Search performance tuning
Take the following steps to improve search performance.
Reduce segment count
To improve search performance, you must keep the number of segments under control. Lucene’s IndexSearcher searches over all of the segments in a shard to find the ‘size’ best results.
Having one segment per shard provides optimal performance with respect to search latency. You can configure an index to have multiple shards in order to avoid very large shards and achieve more parallelism.
You can control the number of segments by choosing a larger refresh interval or during indexing by asking OpenSearch to slow down segment creation by disabling the refresh interval.
Warm up the index
Native library indexes are constructed during indexing, but they’re loaded into memory during the first search. In Lucene, each segment is searched sequentially (so, for k-NN, each segment returns up to k nearest neighbors of the query point). The top size
results, ranked by score, are returned from all segment-level results within a shard (a higher score indicates a better result).
Once a native library index is loaded (native library indexes are loaded outside of the OpenSearch JVM), OpenSearch caches them in memory. Initial queries are expensive and complete in a few seconds, while subsequent queries are faster and complete in milliseconds (assuming that the k-NN circuit breaker isn’t triggered).

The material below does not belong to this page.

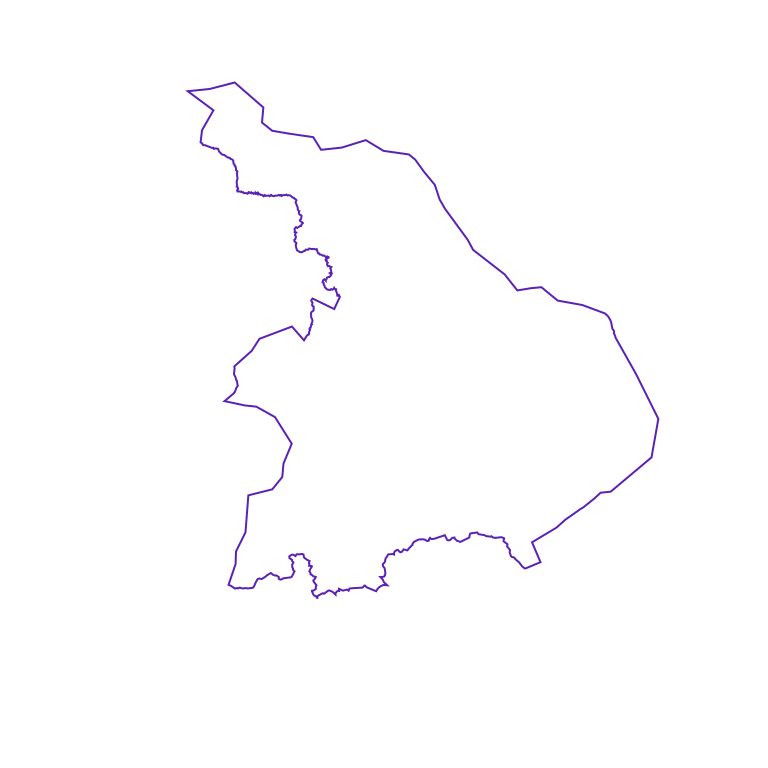 Cecerleg, Hövsgöl, Mongolia, rotated 198°
{"feature_id": "93677404B82623555846083", "entity_name": "Cecerleg", "entity_type": "district", "adm_level": 2, "iso_a3": "MNG", "parent_name": "Mongolia", "parent_adm1": "Hövsgöl", "projection": "albers", "projection_center": [98.091, 49.505], "detail": "fine", "context": "isolated", "style": "outline", "palette": "violet", "viewbox_px": 768, "rotation_deg": 198, "n_neighbors": 0, "source": "geoboundaries", "source_scale": "gbopen_adm2", "svg_char_len": 6166}
<svg xmlns="http://www.w3.org/2000/svg" viewBox="0 0 768 768"><g transform="rotate(198 384 384)"><path d="M106.9,396.9L112.3,435.6L147.3,471.3L178.4,499.9L178.7,500.9L181.1,503.3L181.3,505.0L181.8,505.7L183.8,507.0L187.1,513.0L188.5,514.7L191.8,517.6L195.6,519.4L219.8,520.4L244.6,517.0L264.2,524.7L274.1,520.4L286.1,514.2L303.1,525.5L340.7,539.1L348.8,546.9L380.0,569.4L388.1,576.7L397.2,589.1L411.1,597.9L423.7,607.1L431.3,610.0L456.4,605.6L476.7,610.3L497.2,595.8L516.2,587.3L527.6,596.9L550.8,592.9L568.5,590.3L580.8,594.9L584.2,609.7L619.2,624.6L641.0,610.7L661.1,601.8L630.8,591.6L635.5,569.1L633.1,557.1L631.1,556.6L630.9,556.0L629.7,555.3L628.3,555.8L619.9,555.4L619.3,555.9L618.5,555.1L616.8,556.1L614.5,556.4L612.6,554.1L608.7,552.1L607.0,552.5L602.3,551.1L600.7,551.5L599.5,550.6L598.2,550.7L596.5,550.0L595.2,547.1L594.0,546.7L593.7,545.6L592.7,545.3L592.4,544.6L592.0,544.5L590.7,541.6L589.2,540.9L588.8,538.4L586.9,534.4L586.6,530.7L585.4,528.0L585.1,526.3L584.4,526.3L583.1,524.7L583.0,524.3L583.5,523.8L583.5,522.7L582.8,521.8L581.7,522.4L579.7,522.4L579.1,523.0L578.1,522.5L577.1,522.9L576.3,522.2L573.8,523.0L572.5,522.8L572.2,523.3L572.2,524.3L572.0,524.7L570.6,524.4L569.7,525.1L569.4,524.4L568.7,524.4L567.7,525.3L566.8,524.6L565.7,525.4L565.6,526.0L565.0,525.2L564.5,525.1L564.2,525.3L564.4,526.1L563.2,527.2L562.7,527.0L562.1,525.4L560.8,526.2L559.7,525.7L558.4,526.1L556.6,525.3L556.2,525.7L556.2,526.6L555.9,526.9L554.8,526.3L552.0,527.6L550.8,527.2L550.3,527.8L550.2,528.6L549.6,529.0L548.8,528.4L546.6,528.6L545.6,529.6L543.4,530.3L542.4,531.4L541.1,531.0L540.7,531.8L540.3,532.0L539.3,531.3L538.6,532.3L536.2,533.2L535.3,534.0L534.1,533.5L533.1,534.1L531.4,534.3L528.3,533.1L527.0,533.2L526.6,532.7L524.6,532.2L524.0,531.6L524.3,529.6L520.5,525.0L520.1,523.6L518.8,522.3L518.0,522.3L517.9,520.5L517.6,519.9L516.5,519.0L514.8,518.8L514.3,518.4L513.9,515.5L514.6,513.7L513.9,513.1L511.2,512.3L510.9,511.9L511.8,510.3L511.6,508.7L512.9,508.1L514.7,505.6L516.1,506.0L516.9,504.4L516.9,503.4L516.1,502.2L515.9,500.8L514.3,500.9L514.7,499.7L514.7,498.5L514.4,497.8L513.3,497.1L513.1,494.3L513.8,493.4L513.7,492.9L512.9,491.7L511.1,491.2L510.8,490.4L510.9,488.9L509.5,486.3L507.9,484.2L504.9,483.5L502.7,484.0L501.5,485.5L500.3,486.3L500.0,487.6L497.6,488.3L497.1,489.7L493.9,490.1L492.5,490.9L490.7,490.8L489.7,491.5L487.1,487.9L486.0,488.1L485.1,487.3L483.6,487.6L482.0,487.1L480.8,487.7L478.3,486.7L477.9,486.9L477.4,487.8L475.8,487.5L475.7,487.1L477.9,484.8L478.0,484.0L477.3,483.5L475.8,483.8L476.5,483.3L476.5,482.7L474.9,481.9L475.3,480.4L473.9,478.8L472.5,479.3L471.3,478.8L470.2,478.9L470.8,477.4L469.8,476.3L468.7,474.1L469.9,472.7L468.9,472.2L467.9,472.6L468.0,470.9L469.0,468.9L470.1,468.5L471.1,467.5L471.1,466.0L471.6,465.3L471.3,464.3L473.0,465.2L473.7,464.6L473.9,463.7L473.9,461.8L472.5,461.4L472.3,460.3L471.0,459.1L470.0,457.6L467.1,456.3L464.4,456.7L463.5,458.0L462.3,457.7L461.2,459.0L461.1,460.0L460.2,459.2L458.8,459.3L458.8,458.1L458.1,457.5L456.2,454.9L455.8,453.6L454.9,453.7L454.9,454.7L454.6,454.9L452.9,453.2L454.5,439.9L478.3,443.2L478.7,442.4L479.0,440.9L477.1,439.2L476.8,436.8L476.2,436.2L474.8,435.9L474.3,433.8L473.9,433.4L473.8,431.9L475.3,429.9L475.4,428.5L474.5,426.9L473.9,424.9L472.6,423.7L471.6,422.2L471.4,421.2L471.6,418.8L471.0,418.4L471.5,417.9L471.2,414.9L471.9,414.3L471.9,413.2L471.1,412.8L471.3,409.8L470.8,408.9L470.8,408.1L471.0,407.5L471.7,407.2L472.4,405.9L473.6,400.8L489.3,410.2L516.4,388.5L520.1,374.6L531.8,354.5L530.8,352.4L529.8,347.1L527.2,344.4L525.7,342.0L524.7,341.4L523.4,338.5L522.5,337.3L523.2,334.9L523.4,330.4L524.0,328.7L530.4,318.4L509.8,320.6L498.4,323.0L477.4,318.8L453.3,298.7L455.0,277.3L452.0,264.1L457.7,249.3L478.6,236.2L469.9,200.1L473.0,179.0L469.5,166.9L469.8,145.0L467.1,144.7L462.5,143.4L460.6,144.6L459.8,144.4L458.4,145.7L455.1,145.9L452.7,147.1L450.3,147.5L446.2,149.4L445.5,150.1L445.0,151.9L444.6,156.4L443.8,159.6L442.3,160.5L440.0,160.7L437.1,164.3L436.3,165.8L433.2,169.3L430.7,168.3L428.8,168.1L427.0,168.7L424.4,167.9L423.9,166.2L422.3,165.9L420.8,166.7L419.7,168.1L412.8,171.4L412.2,172.1L411.2,178.2L413.1,179.2L413.5,180.5L414.4,181.0L415.5,183.6L415.0,186.3L416.5,187.0L417.2,188.4L420.1,189.2L420.8,190.8L419.2,192.9L418.1,193.6L415.0,193.0L414.7,194.7L414.1,195.3L412.3,195.6L409.7,197.0L407.9,197.0L406.6,194.6L405.9,194.0L402.3,192.9L400.1,192.7L400.1,190.5L399.3,189.8L399.1,188.0L396.4,188.5L396.2,188.2L396.9,185.3L397.1,182.7L395.7,181.7L395.0,180.3L394.1,180.3L391.9,179.3L389.3,179.4L389.2,178.4L390.5,175.2L389.3,173.9L386.0,171.7L386.2,170.1L385.5,167.9L387.1,165.9L388.6,165.1L388.4,164.5L386.2,162.0L385.0,161.2L383.0,161.1L380.9,159.3L381.7,161.1L381.4,162.2L377.6,166.1L376.2,166.0L373.3,170.1L372.5,170.7L368.8,170.5L365.0,168.7L365.5,170.4L364.3,172.6L363.7,173.1L362.7,173.3L363.5,175.3L359.2,174.8L355.8,177.0L353.8,176.5L353.7,178.7L352.5,179.4L341.5,183.7L340.4,186.2L339.6,186.4L337.8,185.3L327.4,184.5L326.8,187.2L326.1,188.7L324.5,190.9L322.4,192.7L318.8,193.6L322.9,195.5L324.6,197.5L327.8,199.3L325.8,200.0L324.3,201.1L324.0,202.1L324.3,204.8L326.5,209.0L328.7,210.5L329.3,211.9L329.4,212.6L328.5,214.0L328.2,215.4L328.6,218.6L327.9,220.2L327.4,223.2L323.2,225.0L321.8,224.9L322.2,225.9L322.2,227.4L321.9,228.3L320.4,230.2L319.6,230.5L317.3,229.2L316.3,229.1L315.2,229.8L314.2,232.8L310.3,233.0L309.1,236.4L308.5,237.1L307.9,238.9L307.2,239.6L307.4,240.7L306.9,242.9L303.0,246.8L298.9,248.4L296.9,248.6L294.4,248.0L293.0,248.8L293.2,250.2L292.7,251.9L291.1,251.2L288.6,252.2L279.4,259.0L275.8,255.3L275.1,255.1L273.3,255.7L272.7,256.3L271.5,258.8L269.6,259.7L269.4,259.1L266.0,257.4L262.5,257.5L255.5,264.3L255.9,268.0L255.6,268.6L249.5,271.6L247.6,270.4L241.7,271.3L239.8,270.9L235.7,271.7L234.8,272.4L233.0,271.7L230.5,272.1L225.0,274.6L222.3,274.4L222.0,274.3L221.9,271.7L221.6,271.3L217.1,269.8L216.7,267.5L213.0,265.2L212.7,264.6L212.6,262.9L210.1,259.6L209.0,259.0L206.4,259.2L204.9,258.0L200.5,256.2L196.2,253.2L193.2,252.1L192.6,252.2L180.1,262.9L194.3,279.2L175.6,300.7L169.6,311.0L158.3,326.1L156.5,328.0L148.7,339.9L144.4,347.5L135.1,351.7L106.9,396.9Z" fill="none" stroke="#5b21b6" stroke-width="2"/></g></svg>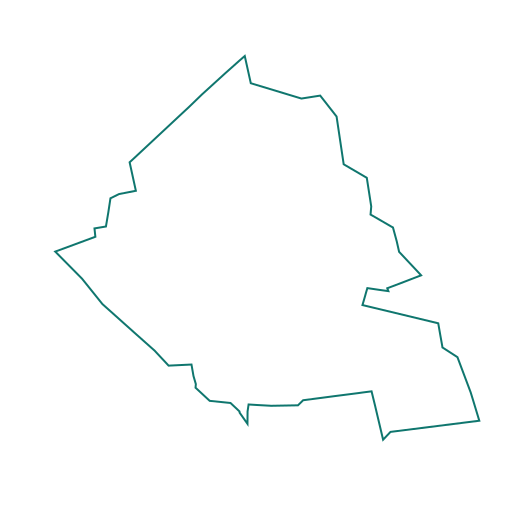 Bacoachi, Sonora, Mexico, rotated 352°
{"feature_id": "50627088B75325241726105", "entity_name": "Bacoachi", "entity_type": "district", "adm_level": 2, "iso_a3": "MEX", "parent_name": "Mexico", "parent_adm1": "Sonora", "projection": "orthographic", "projection_center": [-109.957, 30.68], "detail": "fine", "context": "isolated", "style": "outline", "palette": "teal", "viewbox_px": 512, "rotation_deg": 352, "n_neighbors": 0, "source": "geoboundaries", "source_scale": "gbopen_adm2", "svg_char_len": 1174}
<svg xmlns="http://www.w3.org/2000/svg" viewBox="0 0 512 512"><g transform="rotate(352 256 256)"><path d="M441.4,384.2L427.9,372.5L427.9,371.1L427.5,360.2L427.1,348.0L365.5,323.7L354.6,319.4L356.4,315.4L358.5,310.7L359.8,307.7L361.8,303.3L373.4,306.7L382.2,309.2L381.5,306.2L399.2,302.2L416.8,298.1L416.6,297.8L398.3,271.8L397.4,261.0L395.6,246.8L394.1,245.7L385.3,238.8L375.2,230.9L377.0,223.0L376.9,215.0L376.6,194.0L355.6,177.4L355.2,129.1L341.9,106.1L322.9,106.4L274.9,84.2L272.7,56.4L266.8,60.2L250.9,70.8L225.1,88.4L210.1,99.3L200.5,106.0L146.1,144.1L143.9,145.6L146.1,174.7L129.0,175.6L119.9,178.6L115.8,192.3L111.5,205.9L99.9,206.2L99.6,214.6L57.8,223.7L65.7,234.3L80.6,254.3L97.2,282.2L124.9,315.0L134.5,326.3L142.5,335.7L144.5,338.6L154.2,352.4L177.0,354.5L177.4,366.2L178.6,374.5L177.8,378.0L186.5,388.7L190.0,393.0L210.3,398.0L218.0,407.6L218.0,408.9L224.2,421.0L226.0,408.8L228.0,402.0L236.8,403.8L249.5,406.3L249.8,406.4L276.8,409.7L282.6,405.4L314.7,405.7L338.3,406.0L342.6,406.0L351.6,406.1L353.1,421.0L353.6,426.5L356.3,455.6L364.7,448.9L454.2,450.2L450.9,429.0L450.1,424.0L449.6,420.9L441.4,384.2Z" fill="none" stroke="#0f766e" stroke-width="2"/></g></svg>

To avoid this latency penalty during your first queries, you can use the warmup API operation on the indexes you want to search:
GET /_plugins/_knn/warmup/index1,index2,index3?pretty
{
"_shards" : {
"total" : 6,
"successful" : 6,
"failed" : 0
}
}
The warmup API operation loads all native library indexes for all shards (primaries and replicas) for the specified indexes into the cache, so there’s no penalty for loading native library indexes during initial searches.
This API operation only loads the segments of active indexes into the cache. If a merge or refresh operation finishes after the API runs, or if you add new documents, you need to rerun the API to load those native library indexes into memory.
Avoid reading stored fields
If your use case only involves reading the IDs and scores of the nearest neighbors, you can disable the reading of stored fields, which saves time that would otherwise be spent retrieving the vectors from stored fields.